Even with the offset, the problem of the shrinking area is even worse because of the many plots, and the outlying bars in one plot shrinks the rest of the distribution even more dramatically. So, even with the offsetting it is still quite difficult assess trends. Also note I don’t even bother to draw the radius guide lines. I noticed in some recent papers about analyzing circular data that they don’t draw bars for circular histograms, but use dots (and/or kernel density estimates). See examples in Brunsdon and Corcoran (2006), Ashby and Bowers (2013), and Russell and Levitin (1995). The below image is taken from Ashby and Bowers (2013) to demonstrate this.
The idea behind this is that, in polar coordinates, you need to measure the length of the bar, instead of distance from a common reference line. When you use dots, it is pretty trivial to just count the dots to see how far they stack up (so no axis guide is needed). This just replaces one problem for other ones, especially for larger sample sizes (in which you will need to discretize how many observations a point represents) but I don’t think it is any worse than bars at least in this situation (and can potentially be better for a smaller number of dots). One thing that does happen with points is that large stacks deviate from each other the further they grow towards the circumference of the polar coordinate system (the bars in histograms typically get wider). This just looks aesthetically bad, although the bars growing wider could be considered a disingenuous representation (e.g. Florence Nightingale’s coxcomb chart) (Brasseur, 2005; Friendly, 2008).
Unfortunately, SPSS’s routine to stack the dots in polar coordinates is off just slightly (I have full code linked at the end of the post to recreate some of the graphs in the post and display this behavior).
With alittle data manipulation though you can basically roll your own (although this is fixed bins, unlike irregular ones chosen based on the data like in Wilkinson’s dot plots, e.g.
bin.dot in GPL) (Wilkinson, 1999).
And here is the same example small multiple histogram using the dots.
Here I have posted the code to demonstrate some of the graphs here (and I have the full code for the Viz. JTC paper here). To make the circular dot plot I use the sequential case processing trick, and then show how to use
TRANS statements in inline GPL to adjust the positioning of the dots and if you want the dots to represent multiple values.

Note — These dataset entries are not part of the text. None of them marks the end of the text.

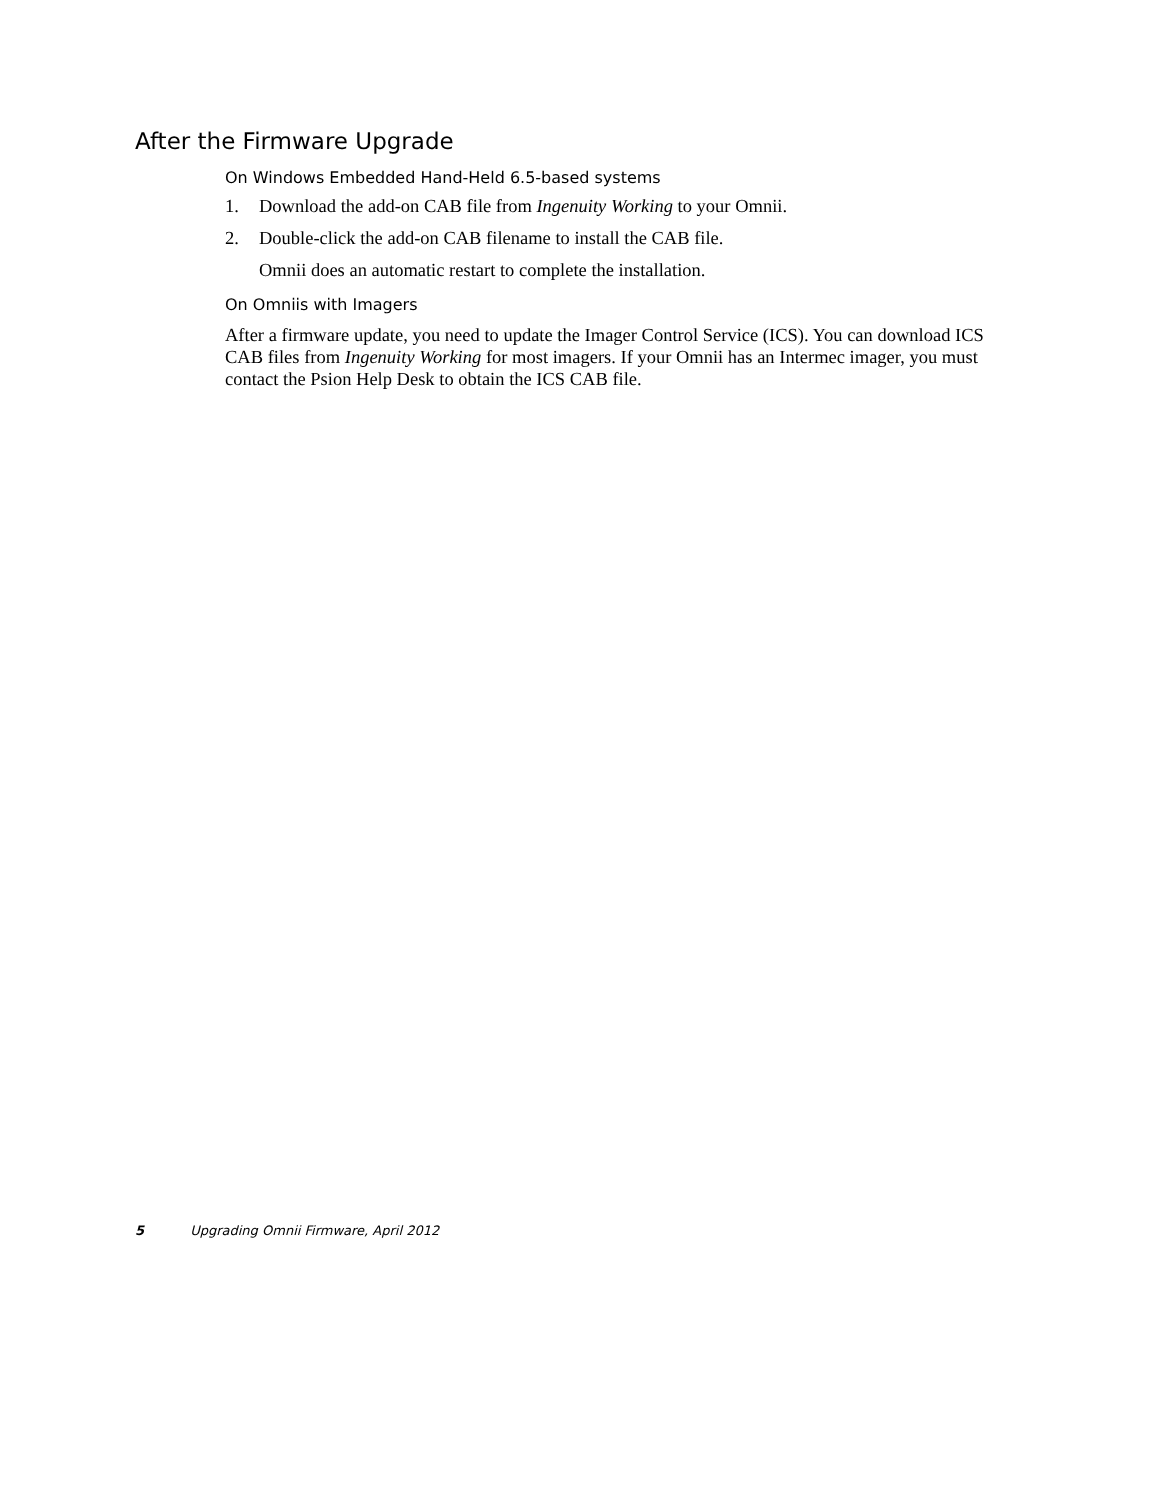After the Firmware Upgrade
On Windows Embedded Hand-Held 6.5-based systems
1. Download the add-on CAB file from Ingenuity Working to your Omnii.
2. Double-click the add-on CAB filename to install the CAB file.
Omnii does an automatic restart to complete the installation.
On Omniis with Imagers
After a firmware update, you need to update the Imager Control Service (ICS). You can download ICS CAB files from Ingenuity Working for most imagers. If your Omnii has an Intermec imager, you must contact the Psion Help Desk to obtain the ICS CAB file.
5 Upgrading Omnii Firmware, April 2012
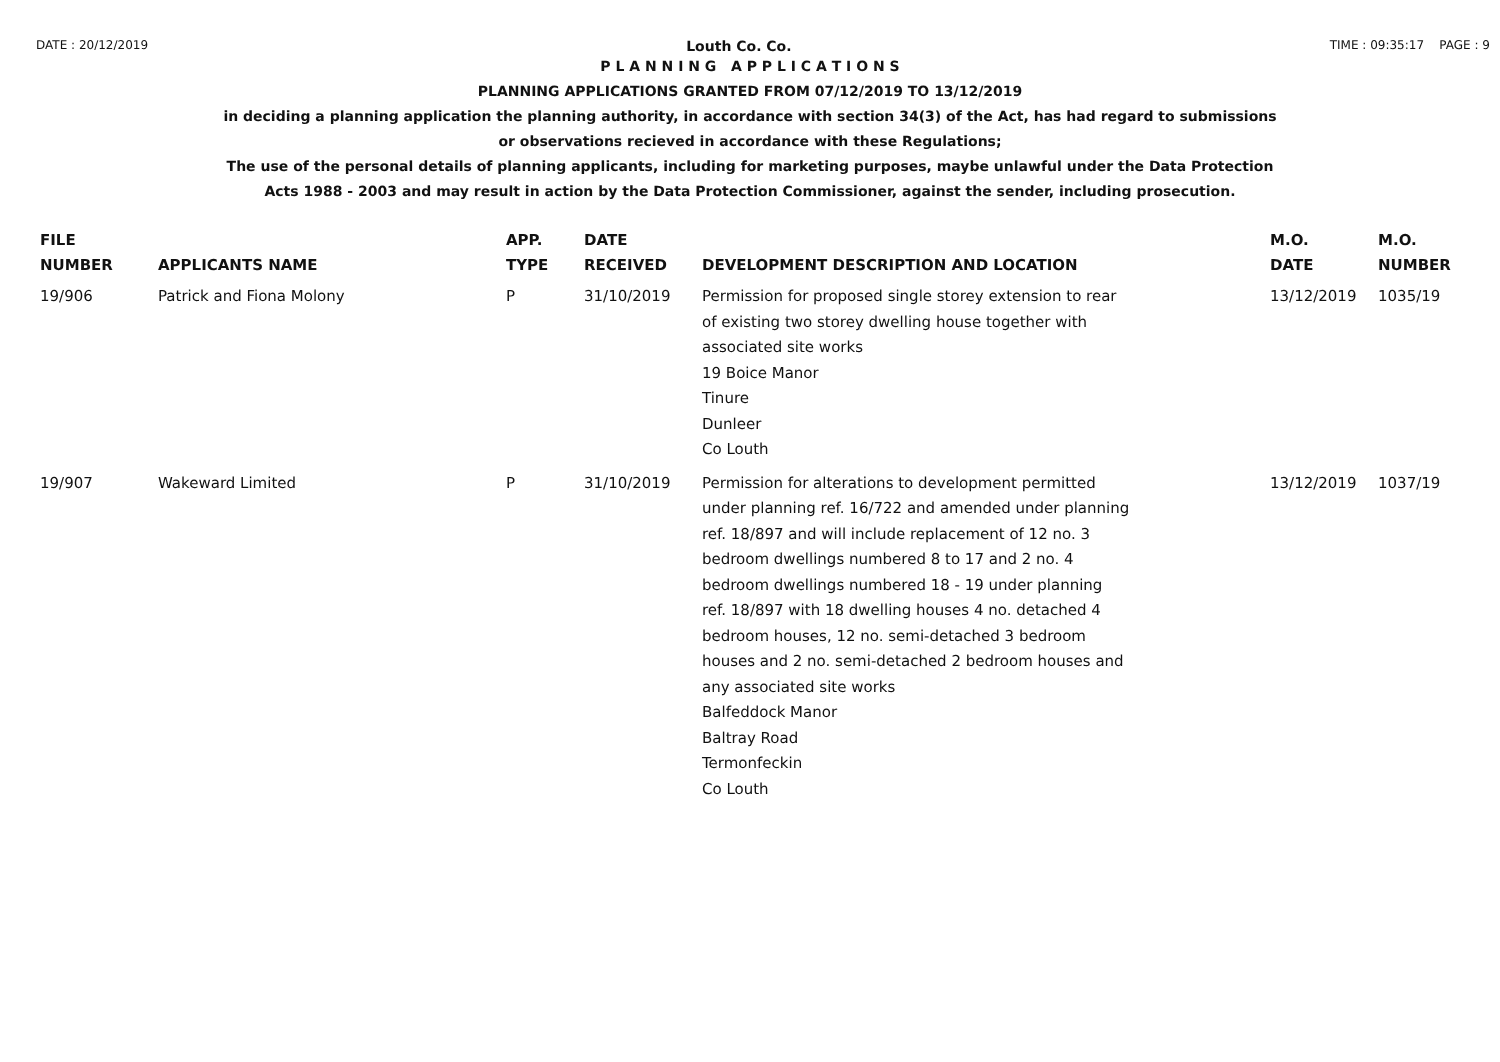DATE : 20/12/2019 Louth Co. Co. TIME : 09:35:17 PAGE : 9
P L A N N I N G A P P L I C A T I O N S
PLANNING APPLICATIONS GRANTED FROM 07/12/2019 TO 13/12/2019
in deciding a planning application the planning authority, in accordance with section 34(3) of the Act, has had regard to submissions
or observations recieved in accordance with these Regulations;
The use of the personal details of planning applicants, including for marketing purposes, maybe unlawful under the Data Protection
Acts 1988 - 2003 and may result in action by the Data Protection Commissioner, against the sender, including prosecution.
| FILE NUMBER | APPLICANTS NAME | APP. TYPE | DATE RECEIVED | DEVELOPMENT DESCRIPTION AND LOCATION | M.O. DATE | M.O. NUMBER |
| --- | --- | --- | --- | --- | --- | --- |
| 19/906 | Patrick and Fiona Molony | P | 31/10/2019 | Permission for proposed single storey extension to rear of existing two storey dwelling house together with associated site works 19 Boice Manor Tinure Dunleer Co Louth | 13/12/2019 | 1035/19 |
| 19/907 | Wakeward Limited | P | 31/10/2019 | Permission for alterations to development permitted under planning ref. 16/722 and amended under planning ref. 18/897 and will include replacement of 12 no. 3 bedroom dwellings numbered 8 to 17 and 2 no. 4 bedroom dwellings numbered 18 - 19 under planning ref. 18/897 with 18 dwelling houses 4 no. detached 4 bedroom houses, 12 no. semi-detached 3 bedroom houses and 2 no. semi-detached 2 bedroom houses and any associated site works Balfeddock Manor Baltray Road Termonfeckin Co Louth | 13/12/2019 | 1037/19 |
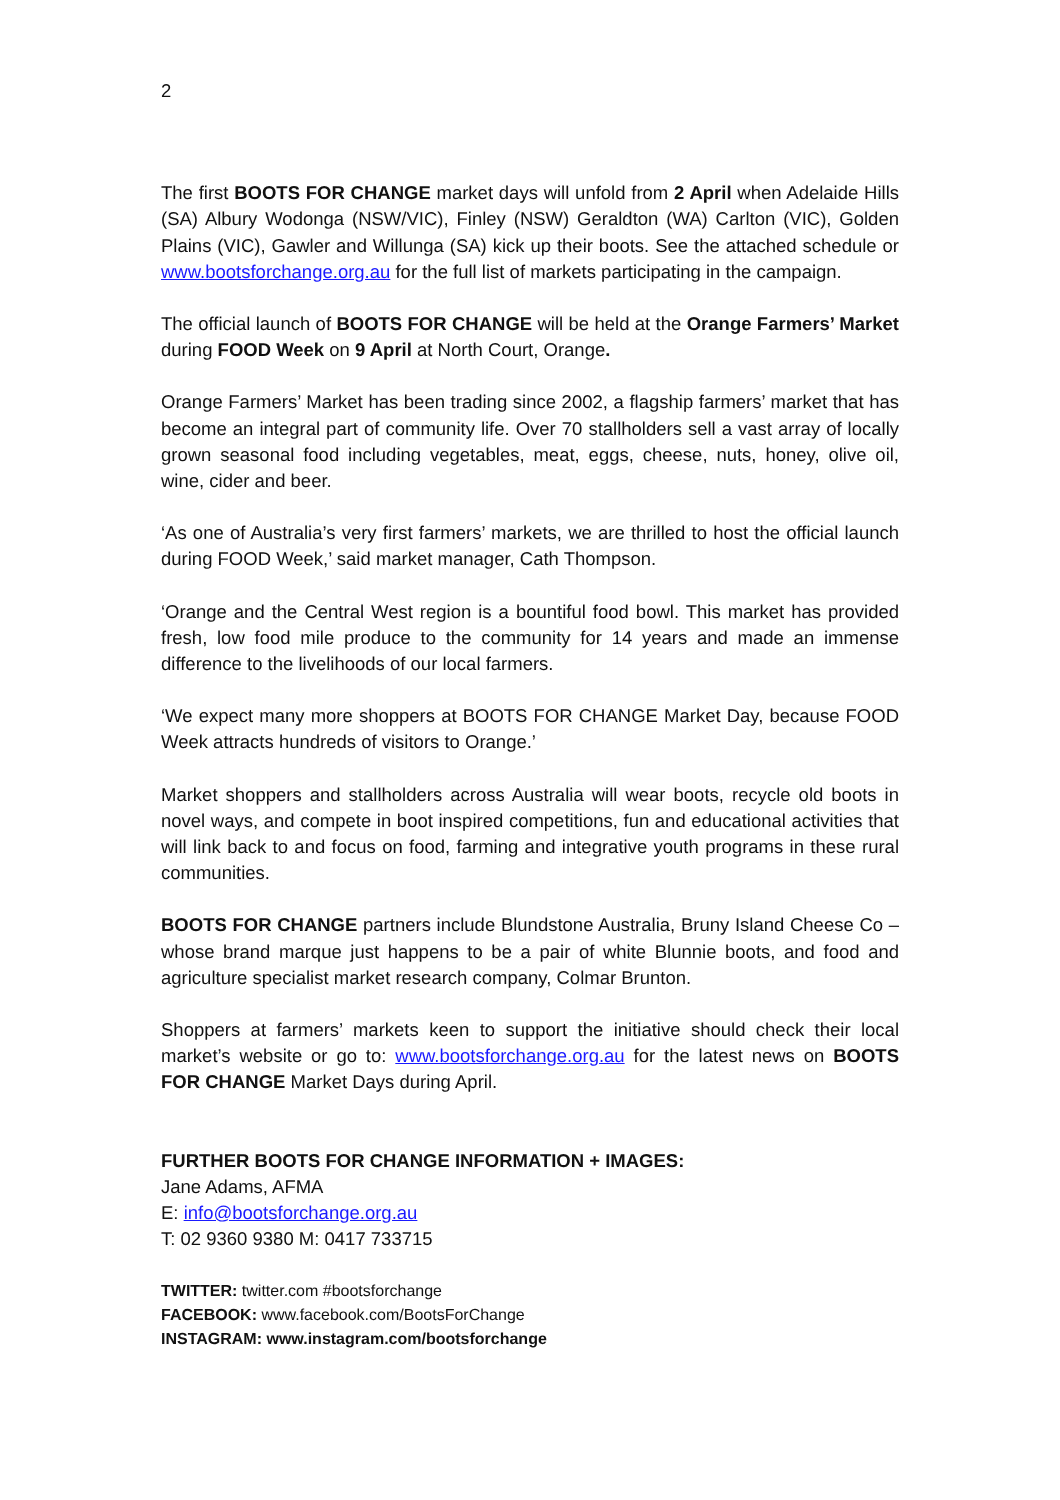2
The first BOOTS FOR CHANGE market days will unfold from 2 April when Adelaide Hills (SA) Albury Wodonga (NSW/VIC), Finley (NSW) Geraldton (WA) Carlton (VIC), Golden Plains (VIC), Gawler and Willunga (SA) kick up their boots. See the attached schedule or www.bootsforchange.org.au for the full list of markets participating in the campaign.
The official launch of BOOTS FOR CHANGE will be held at the Orange Farmers’ Market during FOOD Week on 9 April at North Court, Orange.
Orange Farmers’ Market has been trading since 2002, a flagship farmers’ market that has become an integral part of community life. Over 70 stallholders sell a vast array of locally grown seasonal food including vegetables, meat, eggs, cheese, nuts, honey, olive oil, wine, cider and beer.
‘As one of Australia’s very first farmers’ markets, we are thrilled to host the official launch during FOOD Week,’ said market manager, Cath Thompson.
‘Orange and the Central West region is a bountiful food bowl. This market has provided fresh, low food mile produce to the community for 14 years and made an immense difference to the livelihoods of our local farmers.
‘We expect many more shoppers at BOOTS FOR CHANGE Market Day, because FOOD Week attracts hundreds of visitors to Orange.’
Market shoppers and stallholders across Australia will wear boots, recycle old boots in novel ways, and compete in boot inspired competitions, fun and educational activities that will link back to and focus on food, farming and integrative youth programs in these rural communities.
BOOTS FOR CHANGE partners include Blundstone Australia, Bruny Island Cheese Co – whose brand marque just happens to be a pair of white Blunnie boots, and food and agriculture specialist market research company, Colmar Brunton.
Shoppers at farmers’ markets keen to support the initiative should check their local market’s website or go to: www.bootsforchange.org.au for the latest news on BOOTS FOR CHANGE Market Days during April.
FURTHER BOOTS FOR CHANGE INFORMATION + IMAGES:
Jane Adams, AFMA
E: info@bootsforchange.org.au
T: 02 9360 9380 M: 0417 733715
TWITTER: twitter.com #bootsforchange
FACEBOOK: www.facebook.com/BootsForChange
INSTAGRAM: www.instagram.com/bootsforchange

- Ashby, Matthew P.J. & Kate J. Bowers. 2013. A comparison of methods for temporal analysis of aoristic crime. Crime Science 2(1).
- Brasseur, Lee. 2005. Forence Nightingale’s visual rhetoric in the rose diagrams. Technical Communication Quarterly 14(2):161-182.
- Brunsdon, Chris & Jon Corcoran. 2006. Using circular statistics to analyse time patterns in crime incidence. Computers, Environment and Urban Systems 30(3):300-319.
- Friendly, Michael. 2008. The golden age of statistical graphics. Statistical Science 23(4):502-535.
- Russell, Gerald S. & Daniel J. Levitin. 1995. An expanded table of probability values for Rao’s spacing test. Communication in Statistics: Simulation and Computation 24(4):879-888. PDF Available here.
- Wilkinson, Leland. 1999. Dot plots. The American Statistician 53(3):276-281. PDF Available here.